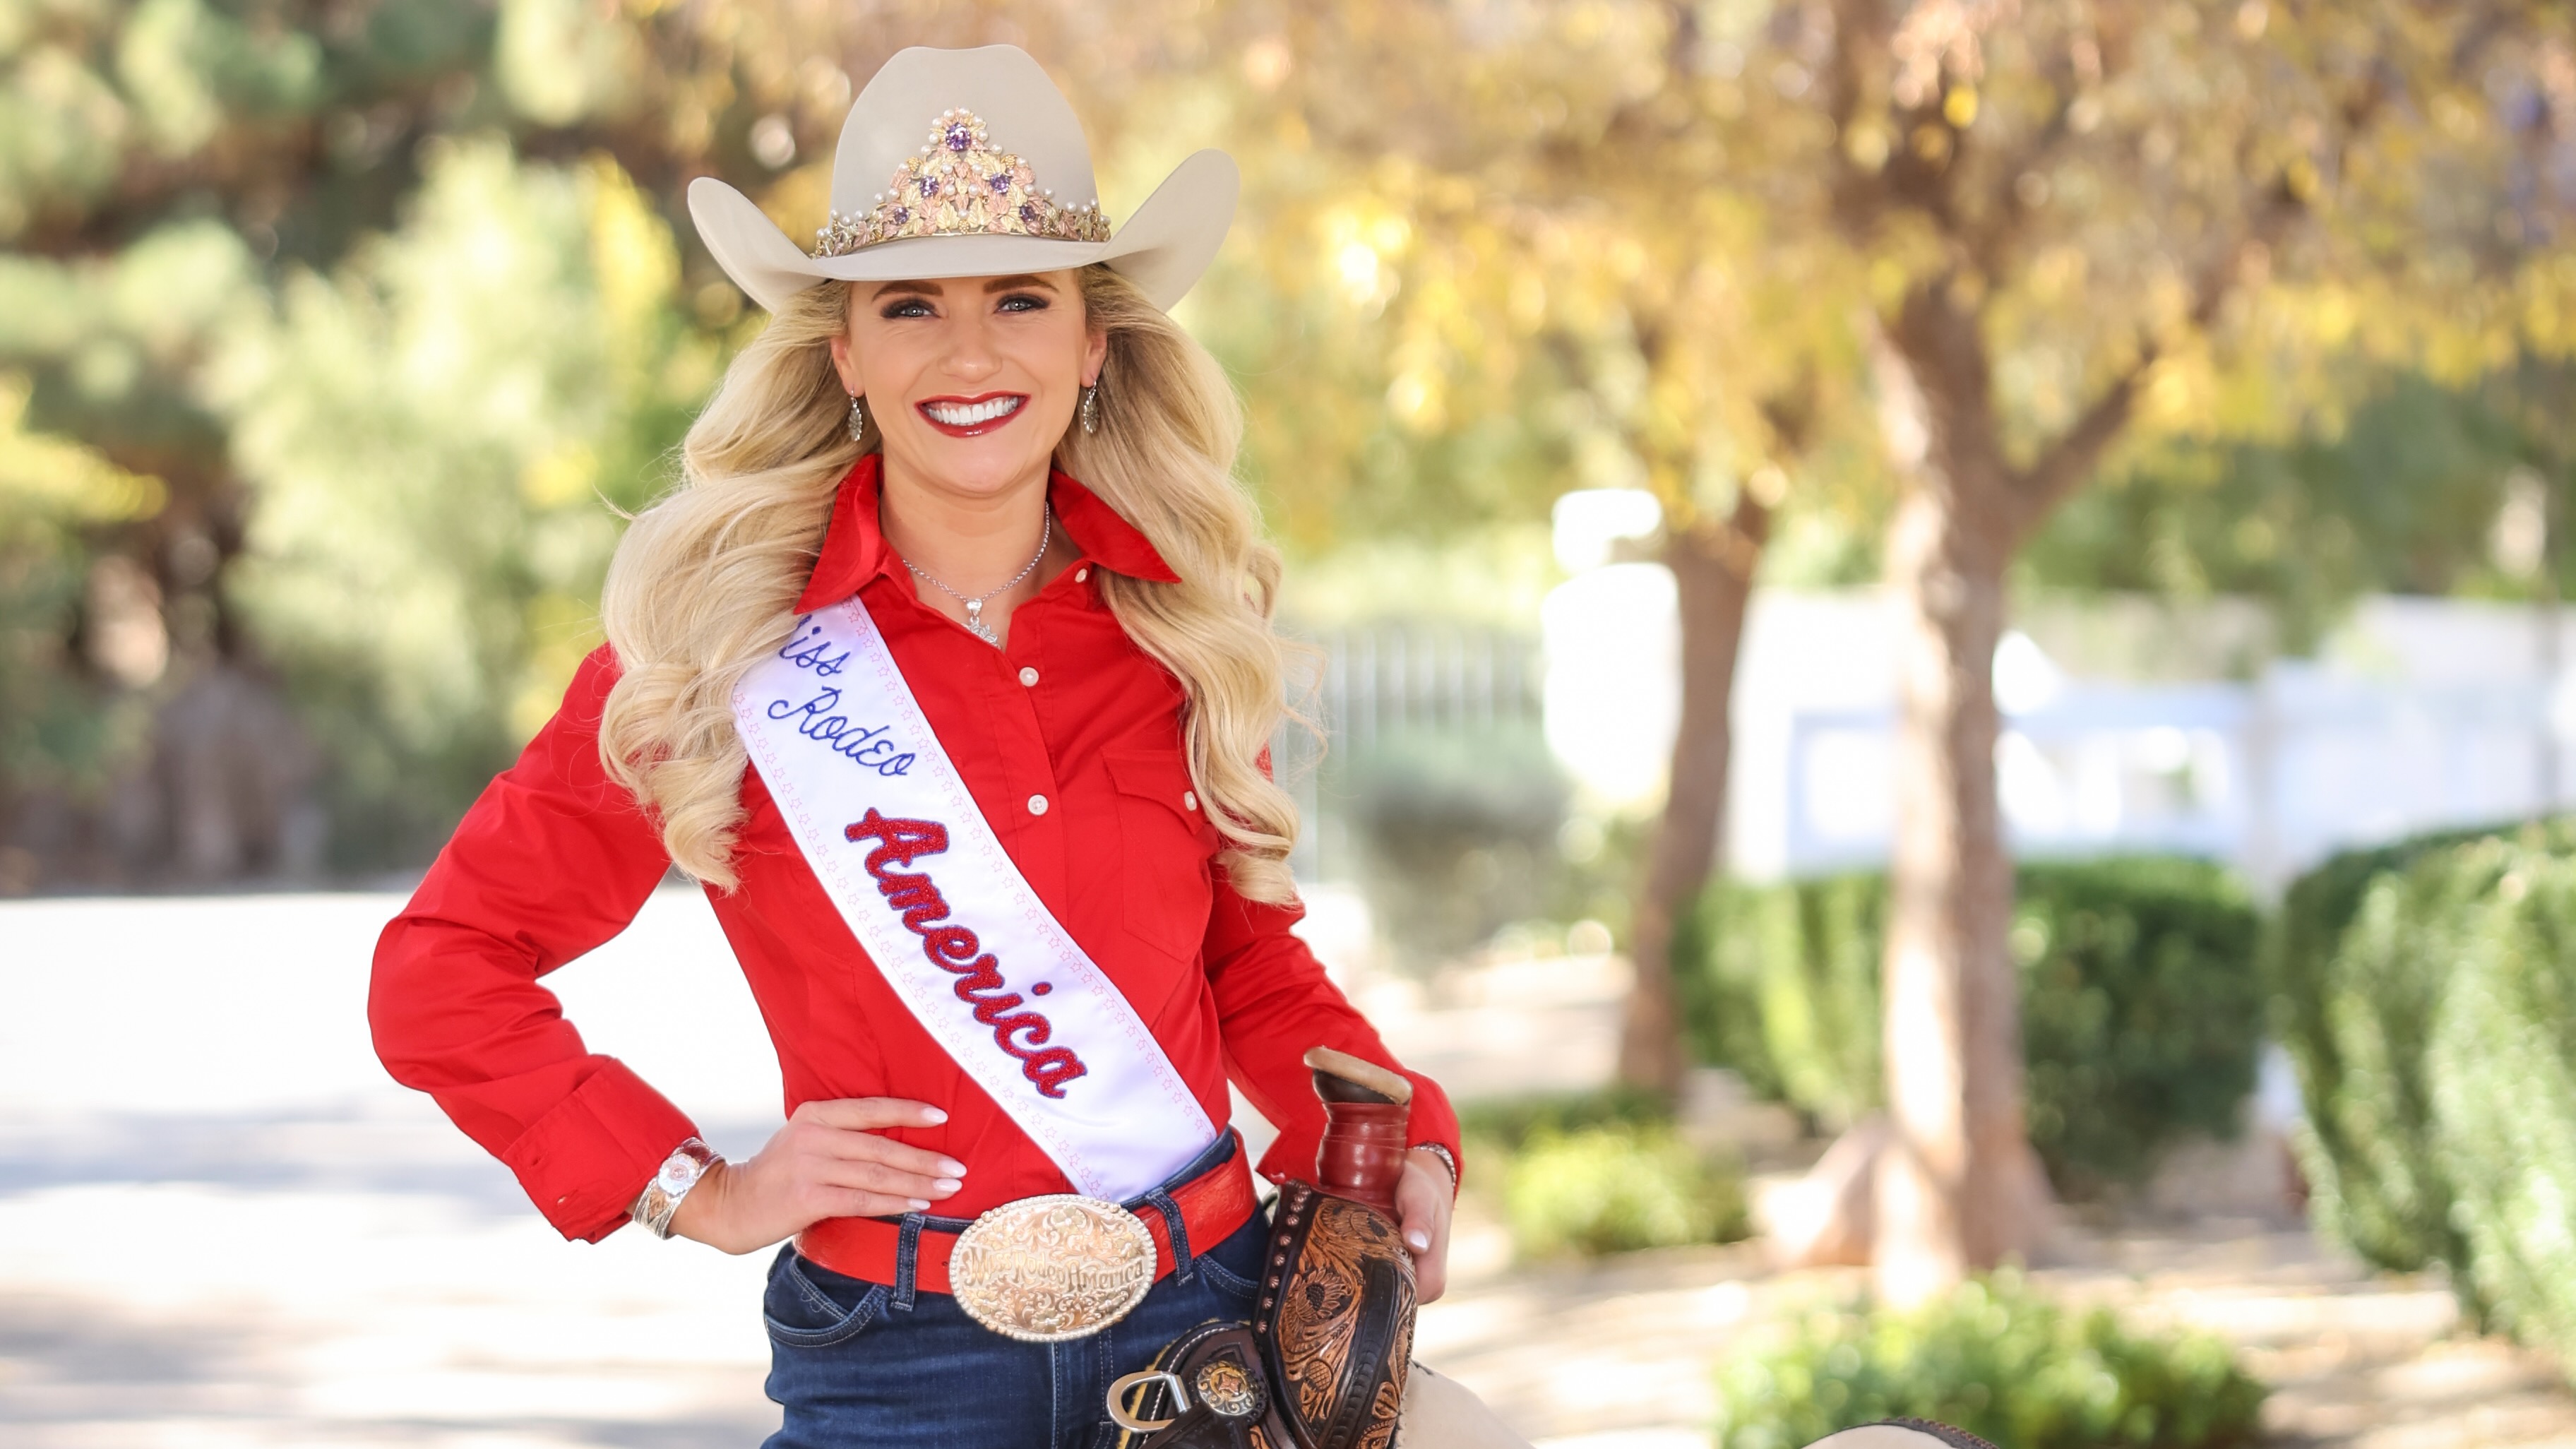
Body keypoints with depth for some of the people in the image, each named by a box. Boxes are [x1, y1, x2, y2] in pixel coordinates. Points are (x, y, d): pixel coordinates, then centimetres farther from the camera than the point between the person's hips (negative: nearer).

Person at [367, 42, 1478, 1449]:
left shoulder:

What you need to do: Copy out every line of the material above exactly, skipping the pictures.

Answer section:
Body keypoints with depth for some of the people in the image, each named by a box. Boxes are [x1, y1, x2, y2] in pixel coordinates. Points are (x, y, d): pixel coordinates, then centimetres farther from the camera than the point between the person's hips (negative: nearer).

Person at [367, 42, 1478, 1449]:
left shoulder:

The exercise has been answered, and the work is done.